Set down each entry below exactly as written, keeping the pictures out.

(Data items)
..............................
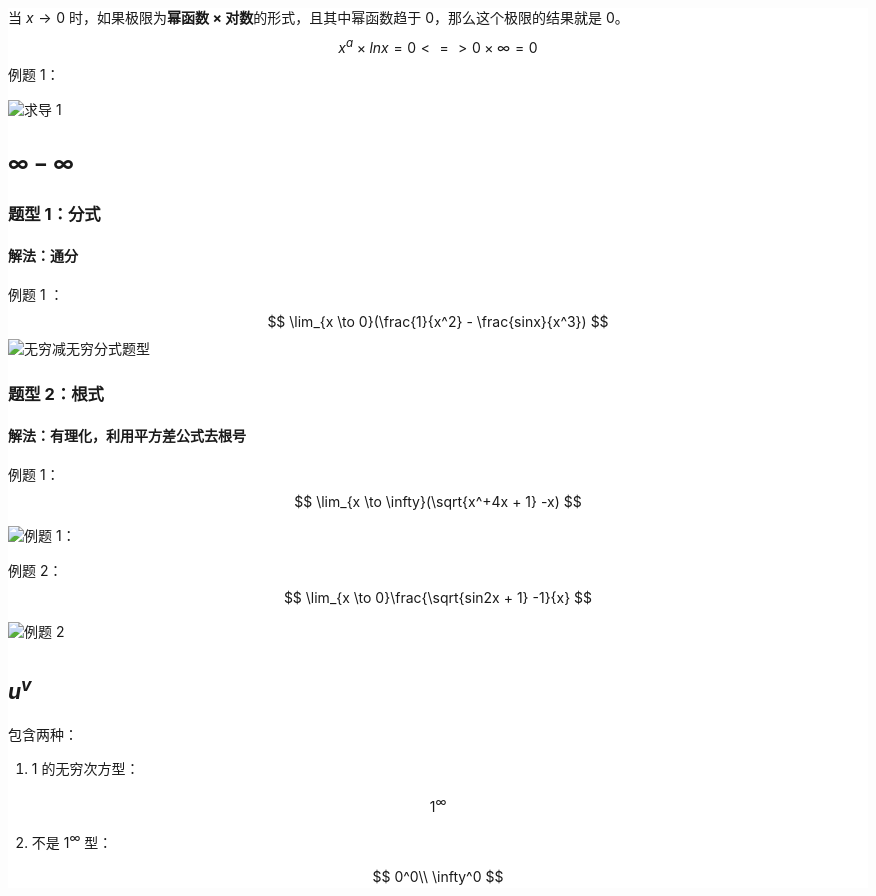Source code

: 当 $x \to 0$ 时，如果极限为**幂函数 $\times$ 对数**的形式，且其中幂函数趋于 0，那么这个极限的结果就是 $0$。
$$
x^a \times lnx = 0 <=>0 \times \infty = 0
$$
例题 1：

![求导 1](https://gallery.yxzi.xyz/galleries/2022/10/20/%E6%B1%82%E5%AF%BC1.png)

## $\infty - \infty$

### 题型 1：分式

#### 解法：通分

例题 1 ：
$$
\lim_{x \to 0}(\frac{1}{x^2} - \frac{sinx}{x^3}) 
$$
![无穷减无穷分式题型](https://gallery.yxzi.xyz/galleries/2022/10/20/%E6%97%A0%E7%A9%B7%E5%87%8F%E6%97%A0%E7%A9%B7%E5%88%86%E5%BC%8F%E9%A2%98%E5%9E%8B.png)

### 题型 2：根式

#### 解法：有理化，利用平方差公式去根号

例题 1：
$$
\lim_{x \to \infty}(\sqrt{x^+4x + 1} -x)
$$


![例题 1：](https://gallery.yxzi.xyz/galleries/2022/10/20/%E4%BE%8B%E9%A2%98%201%EF%BC%9A.png)

例题 2：
$$
\lim_{x \to 0}\frac{\sqrt{sin2x + 1} -1}{x}
$$


![例题 2](https://gallery.yxzi.xyz/galleries/2022/10/20/%E4%BE%8B%E9%A2%98%202.png)

## $u^v$

包含两种：

1. 1 的无穷次方型：

$$
1^{\infty}
$$

2. 不是 $1^{\infty}$ 型：

$$
0^0\\
\infty^0
$$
..............................
**Expected answer**
Source code

: 当 $x \to 0$ 时，如果极限为**幂函数 $\times$ 对数**的形式，且其中幂函数趋于 0，那么这个极限的结果就是 $0$。
$$
x^a \times lnx = 0 <=>0 \times \infty = 0
$$
例题 1：

![求导 1](https://gallery.yxzi.xyz/galleries/2022/10/20/%E6%B1%82%E5%AF%BC1.png)

## $\infty - \infty$

### 题型 1：分式

#### 解法：通分

例题 1 ：
$$
\lim_{x \to 0}(\frac{1}{x^2} - \frac{sinx}{x^3}) 
$$
![无穷减无穷分式题型](https://gallery.yxzi.xyz/galleries/2022/10/20/%E6%97%A0%E7%A9%B7%E5%87%8F%E6%97%A0%E7%A9%B7%E5%88%86%E5%BC%8F%E9%A2%98%E5%9E%8B.png)

### 题型 2：根式

#### 解法：有理化，利用平方差公式去根号

例题 1：
$$
\lim_{x \to \infty}(\sqrt{x^+4x + 1} -x)
$$


![例题 1：](https://gallery.yxzi.xyz/galleries/2022/10/20/%E4%BE%8B%E9%A2%98%201%EF%BC%9A.png)

例题 2：
$$
\lim_{x \to 0}\frac{\sqrt{sin2x + 1} -1}{x}
$$


![例题 2](https://gallery.yxzi.xyz/galleries/2022/10/20/%E4%BE%8B%E9%A2%98%202.png)

## $u^v$

包含两种：

1. 1 的无穷次方型：

$$
1^{\infty}
$$

2. 不是 $1^{\infty}$ 型：

$$
0^0\\
\infty^0
$$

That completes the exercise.